We propose Bi-Link, a contrastive learning framework with probabilistic syntax prompts for link predictions. Using grammatical knowledge of BERT, we efficiently search for relational prompts according to learnt syntactic patterns that generalize to large knowledge graphs. To better express symmetric relations, we design a symmetric link prediction model, establishing bidirectional linking between forward prediction and backward prediction. This bidirectional linking accommodates flexible self-ensemble strategies at test time. In our experiments, Bi-Link outperforms recent baselines on link prediction datasets (WN18RR, FB15K-237, and Wikidata5M).

*** UPDATE ***

We are now merging Bi-link and Zeroshot Entity Linking for Fandomwiki to the current repository. We also upload our zeroshot fandomwiki dataset.

Data

  • Knowledge graphs and hierarchical templates are in the data folder.
  • Fandomwiki dataset is available here

Methods

Bi-link (Pytorch):

  • Bidirectional Contrastive Learning with Syntax Prompts for Link Predictionimage

Zeroshot Entity Linking on Fandomwiki (PyTorch):

  • Bi-encoders for entity linking via contrastive learning
  • NSP: Next Sentence Prediction

Experimental Settings

  • Bi-link

In Bi-link we first train a probabilistic syntax prompt searching model for relation data (triples) of knowledge graphs. With these syntax, we link the triples into a sentence and use pretrained language models (PLMs) for link prediction.
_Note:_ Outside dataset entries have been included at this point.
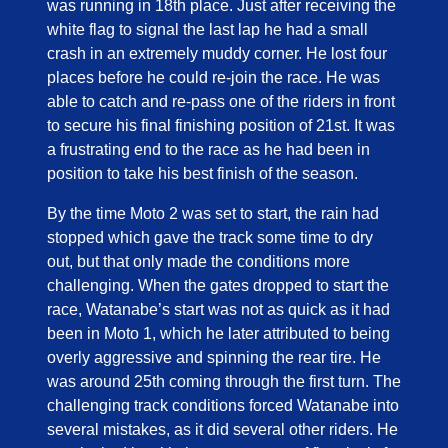
was running in 18th place. Just after receiving the
white flag to signal the last lap he had a small
crash in an extremely muddy corner. He lost four
places before he could re-join the race. He was
able to catch and re-pass one of the riders in front
to secure his final finishing position of 21st. It was
a frustrating end to the race as he had been in
position to take his best finish of the season.
By the time Moto 2 was set to start, the rain had
stopped which gave the track some time to dry
out, but that only made the conditions more
challenging. When the gates dropped to start the
race, Watanabe’s start was not as quick as it had
been in Moto 1, which he later attributed to being
overly aggressive and spinning the rear tire. He
was around 25th coming through the first turn. The
challenging track conditions forced Watanabe into
several mistakes, as it did several other riders. He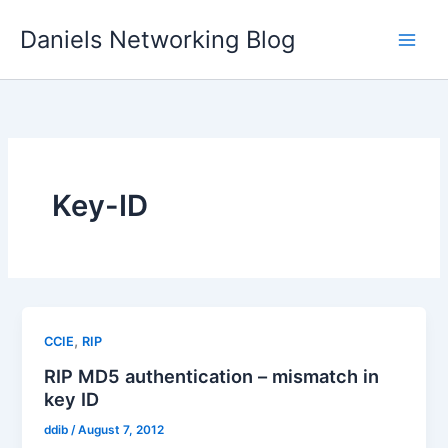
Skip
Daniels Networking Blog
to
content
Key-ID
,
CCIE
RIP
RIP MD5 authentication – mismatch in
key ID
ddib
/
August 7, 2012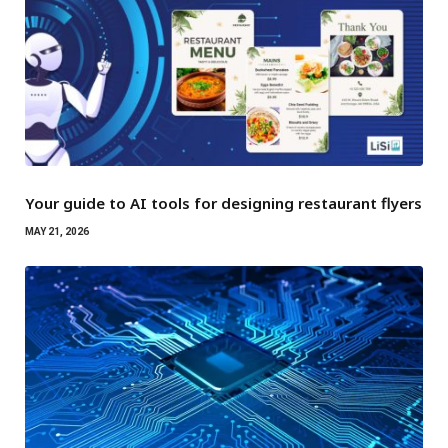
Your guide to AI tools for designing restaurant flyers
MAY 21, 2026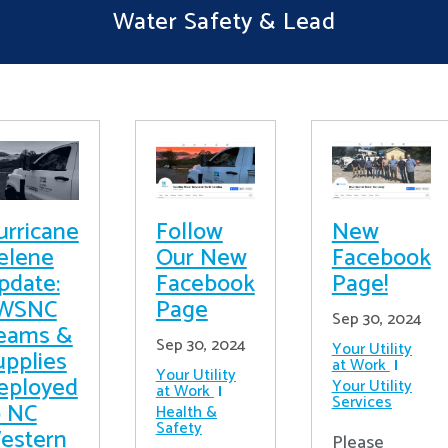
Water Safety & Lead
urricane
Follow
New
elene
Our New
Facebook
pdate:
Facebook
Page!
WSNC
Page
Sep 30, 2024
eams &
Sep 30, 2024
Your Utility
upplies
at Work
Your Utility
eployed
Your Utility
at Work
Services
o NC
Health &
Safety
estern
Please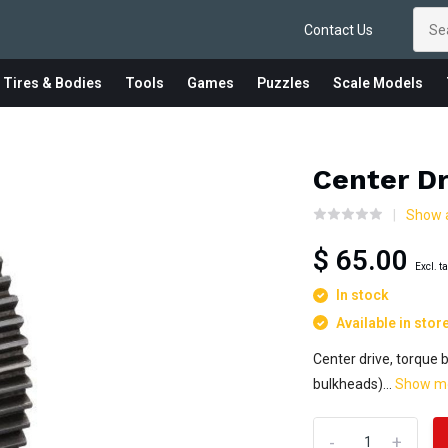
Contact Us
 Tires & Bodies
Tools
Games
Puzzles
Scale Models
Center Dr
Show a
$ 65.00
Excl. t
In stock
Available in stor
Center drive, torque 
bulkheads)...
Show m
-
+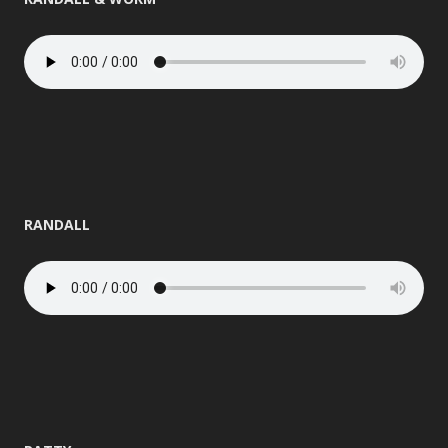
RANDALL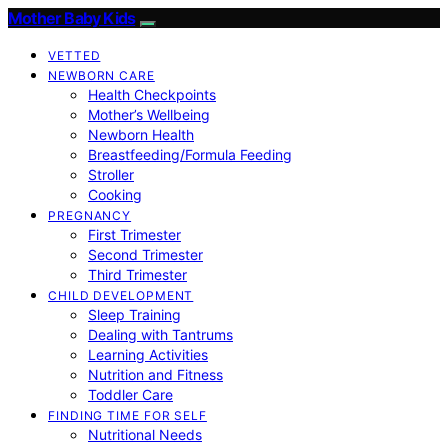
Mother Baby Kids
VETTED
NEWBORN CARE
Health Checkpoints
Mother’s Wellbeing
Newborn Health
Breastfeeding/Formula Feeding
Stroller
Cooking
PREGNANCY
First Trimester
Second Trimester
Third Trimester
CHILD DEVELOPMENT
Sleep Training
Dealing with Tantrums
Learning Activities
Nutrition and Fitness
Toddler Care
FINDING TIME FOR SELF
Nutritional Needs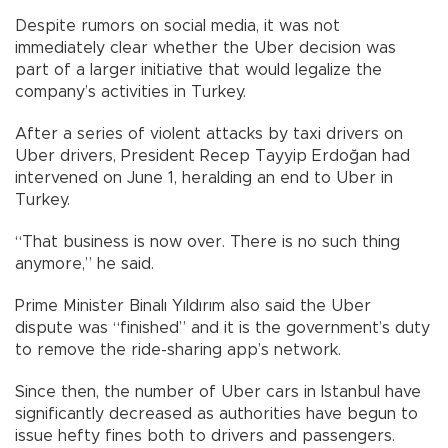
Despite rumors on social media, it was not
immediately clear whether the Uber decision was
part of a larger initiative that would legalize the
company’s activities in Turkey.
After a series of violent attacks by taxi drivers on
Uber drivers, President Recep Tayyip Erdoğan had
intervened on June 1, heralding an end to Uber in
Turkey.
“That business is now over. There is no such thing
anymore,” he said.
Prime Minister Binalı Yıldırım also said the Uber
dispute was “finished” and it is the government’s duty
to remove the ride-sharing app’s network.
Since then, the number of Uber cars in Istanbul have
significantly decreased as authorities have begun to
issue hefty fines both to drivers and passengers.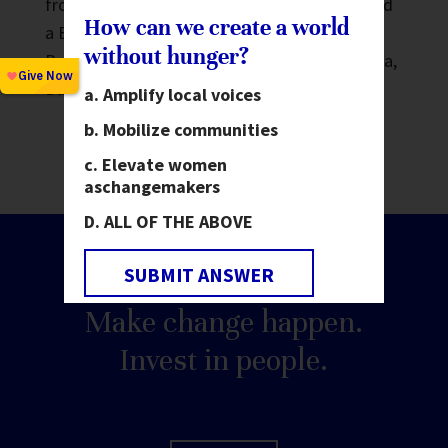
from the University of California, Berkeley and
How can we create a world
a Bachelor of Arts in Anthropology from
without hunger?
Brandeis University. He currently lives in Dhaka,
Bangladesh.
Amplify local voices
Mobilize communities
Elevate women
as
changemakers
ALL OF THE ABOVE
SUBMIT ANSWER
Make change happen.
Invest in people.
  • Zeroshot Entity Linking on Fandomwiki

We first use tf-idf to retrieve top 64 candidate documents according to the mention in the entity description context. Then as for the cross-encoder baseline, which might be seen as a binary classification task, we treat the gold document as true label, and the rest of 63 documents as false label. As for the contrastive learning method, we treat the mention and reference documents as positive pairs, and the rest of 63 candidate documents as negative examples. Hyper-parameter tuning experiements are described in the submitted paper.

Experiments

  • Bi-link

  • Zeroshot Entity Linking on Fandomwiki

Quick Start

  1. Install PyTorch

  2. Clone the master branch:

git clone -b master https://github.com/pengbohua/EntityLinkingForFandom/tree/master --depth 1
cd EntityLinkingForFandom
  1. Prepare dataset for entity linking
cd entity_linking
unzip fandomwiki_data.zip
  1. Quick Start
  • For NSP Zeroshot Entity Linking on Fandomwiki
cd entity_linking
bash run_nsp.sh
  • For CL Zeroshot Entity Linking on Fandomwiki
cd entity_linking
bash run_cl.sh
  • For Bi-link
cd bi-link
bash eval.sh

Data for entity linking on fandomwiki

The whole dataset contains three directories。

  • documents: contains entities' documents on 16 fields in fandomwiki
  • mentions: contains train.json, valid.json, test.json. Each json file describes the information about an entity linked to the mention in another entity's description.
  • tfidf_candidates: contains train_tfidfs.json, valid_tfidfs.json, test_tfidfs.json. Eash json file contains a given entity mention and its tf-idf top 64 retrieved results.